Tips for Learning Québécois French 

If you want to learn more about Québécois language and culture, you should immerse yourself by watching French Canadian movies, listening to French Canadian music, podcasts or radio shows, and reading books by French-Canadian authors. Here are a few suggestions:

Movies: 

Bon Cop, Bad Cop: Two police officers who are radically different (one is from Montreal and obeys the law, the other from Toronto and breaks the rules) are forced to work together to solve a mystery.

Incendies: This was nominated for an Oscar and is Denis Villeneuve at his best. 

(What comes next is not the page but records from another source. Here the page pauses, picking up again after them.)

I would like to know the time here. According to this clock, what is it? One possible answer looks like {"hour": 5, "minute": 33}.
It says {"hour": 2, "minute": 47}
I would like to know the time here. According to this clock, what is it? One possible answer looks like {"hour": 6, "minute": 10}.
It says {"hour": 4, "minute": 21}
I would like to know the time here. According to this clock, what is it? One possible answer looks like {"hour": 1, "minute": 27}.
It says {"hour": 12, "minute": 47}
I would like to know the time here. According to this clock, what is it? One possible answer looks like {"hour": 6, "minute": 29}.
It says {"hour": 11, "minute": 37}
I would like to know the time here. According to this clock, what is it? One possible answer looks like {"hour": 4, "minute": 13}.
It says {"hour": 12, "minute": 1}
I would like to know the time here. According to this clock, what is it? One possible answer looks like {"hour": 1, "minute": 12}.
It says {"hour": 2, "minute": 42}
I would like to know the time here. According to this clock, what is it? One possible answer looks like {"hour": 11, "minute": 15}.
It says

Monsieur Lazhar: Arguably the best Québécois film ever made, Monsieur Lazhar is about a substitute teacher who forms a close relationship with his students. 

Other movies you should check out: Starbuck, C.R.A.Z.Y., Les Invasions barbares, and Xavier Dolan’s oeuvre (J’ai tué ma mère, Les amours imaginairesLaurence Anyways, Mommy)

Radio/Podcasts: 

Radio Canada: Try “Ici Radio Canada Première” for news shows and if you’re interested in literature, we recommend Plus on est de fous, plus on lit! 

Périphéries: Magnéto has a variety of excellent podcasts. This one is about stories that pass under the radar.

Avenir d’idées: This podcast is about innovative solutions to today’s social and political problems.

Books: 

Mad Shadows by Marie-Claire Blais: Published under its original title La belle bête in 1959, this novel shocked Catholic Québécois readers upon its release with its gritty depiction of a dysfunctional family. 

The Enigma of the Return by Dany Laferrière: Laferrière’s semi-autobiographical novel is about a Haitian émigré living in Montreal who must return to his native country for his father’s burial. 

The Tin Flute by Gabrielle Roy: A story about familial bonds and survival during World War II, this classic novel won multiple literary awards and has been called the greatest Québécois novel.